As consequências imediatas deste ciclo são, em primeiro lugar, o referido no primeiro parágrafo como falta e excesso de profissionais em determinados grupos profissionais. Em segundo lugar verifica-se a desvalorização social de determinadas profissões e interesses que são essenciais para a realização pessoal e para o próprio funcionamento social e que merecem todo o esforço pela sua dignificação.

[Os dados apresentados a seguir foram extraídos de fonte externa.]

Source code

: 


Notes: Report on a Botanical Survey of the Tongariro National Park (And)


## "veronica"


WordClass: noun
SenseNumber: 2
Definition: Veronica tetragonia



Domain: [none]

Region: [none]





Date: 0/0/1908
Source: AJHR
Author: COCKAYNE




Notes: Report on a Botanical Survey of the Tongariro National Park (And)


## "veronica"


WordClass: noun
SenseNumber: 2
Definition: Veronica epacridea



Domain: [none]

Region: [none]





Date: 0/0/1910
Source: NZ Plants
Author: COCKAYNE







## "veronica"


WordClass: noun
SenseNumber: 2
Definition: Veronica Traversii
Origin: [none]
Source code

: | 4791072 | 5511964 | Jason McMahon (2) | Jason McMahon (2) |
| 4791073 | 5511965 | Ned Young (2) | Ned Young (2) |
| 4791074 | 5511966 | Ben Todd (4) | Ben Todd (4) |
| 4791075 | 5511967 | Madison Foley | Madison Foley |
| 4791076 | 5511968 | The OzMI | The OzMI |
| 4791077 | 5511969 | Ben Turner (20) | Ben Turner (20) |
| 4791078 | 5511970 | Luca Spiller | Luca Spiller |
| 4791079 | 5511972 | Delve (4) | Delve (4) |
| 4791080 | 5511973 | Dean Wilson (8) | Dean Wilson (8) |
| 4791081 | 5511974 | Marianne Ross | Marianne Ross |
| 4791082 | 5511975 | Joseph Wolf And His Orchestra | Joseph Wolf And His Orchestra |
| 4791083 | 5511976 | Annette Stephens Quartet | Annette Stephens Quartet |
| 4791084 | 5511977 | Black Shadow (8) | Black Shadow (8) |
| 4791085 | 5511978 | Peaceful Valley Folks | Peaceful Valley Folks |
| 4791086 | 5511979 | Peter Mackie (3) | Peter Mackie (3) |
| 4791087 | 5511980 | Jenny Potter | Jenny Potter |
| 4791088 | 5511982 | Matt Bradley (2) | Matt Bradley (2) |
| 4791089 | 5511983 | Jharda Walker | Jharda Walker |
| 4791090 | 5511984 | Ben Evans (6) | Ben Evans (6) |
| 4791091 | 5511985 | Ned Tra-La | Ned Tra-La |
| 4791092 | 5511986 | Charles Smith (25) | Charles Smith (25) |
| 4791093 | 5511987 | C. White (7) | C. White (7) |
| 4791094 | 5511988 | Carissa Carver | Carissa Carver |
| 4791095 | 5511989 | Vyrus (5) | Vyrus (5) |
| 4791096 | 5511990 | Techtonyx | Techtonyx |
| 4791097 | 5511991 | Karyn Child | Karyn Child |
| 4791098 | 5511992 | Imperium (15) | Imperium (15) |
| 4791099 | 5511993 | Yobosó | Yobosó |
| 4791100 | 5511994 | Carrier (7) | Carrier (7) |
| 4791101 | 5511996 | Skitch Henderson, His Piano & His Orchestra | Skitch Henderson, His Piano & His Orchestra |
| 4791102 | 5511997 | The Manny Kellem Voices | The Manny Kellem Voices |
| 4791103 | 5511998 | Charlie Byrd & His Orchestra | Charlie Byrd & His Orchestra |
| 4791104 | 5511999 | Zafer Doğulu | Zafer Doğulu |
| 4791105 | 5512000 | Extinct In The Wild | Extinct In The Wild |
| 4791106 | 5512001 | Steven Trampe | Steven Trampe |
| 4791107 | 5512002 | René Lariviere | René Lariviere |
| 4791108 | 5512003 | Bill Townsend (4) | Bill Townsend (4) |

A opção pela formação é, também, por muitos considerada como uma passagem intermédia para facilitar o acesso ao ensino superior ou inclusivamente encarada com o objectivo de simplesmente ocupar o tempo. Consideramos que deste tipo de decisão resulta o facto do benefício da formação implicar o risco de não ser abandonado pela sombra do motivo que originou a obtenção de um diploma de formação profissional. Como consequência deste género de opção podemos ainda ter o não cumprimento das expectativas inicialmente formuladas pelo aluno ou pelos seus tutores em relação aos objectivos colocados face à opção pela Formação Profissional.

Que belo dilema!

Como reflexão sobre este tema pensemos simplesmente na perspectiva através da qual percepcionamos as ocupações e o trabalho. Para começar deveríamos ter informação correcta e coerente sobre as várias áreas, modalidades de formação e ainda sobre a dinâmica do mercado de emprego. A seguir seria interessante perspectivar as profissões horizontalmente, ou seja, enquanto um todo no qual cada profissão desempenha um papel fundamental para o funcionamento e significado de todas as restantes, em vez de equacionarmos as profissões em pirâmide. Deste modo talvez consigamos dignificar e reconhecer a importância de cada interesse, profissão e trabalho e proporcionar aos outros e a nós próprios a liberdade de uma escolha vocacional …. antes de sermos sujeitos a escolher aquilo que as expectativas sociais nos recomendam e que, por vezes, por algum motivo, não conseguimos cumprir.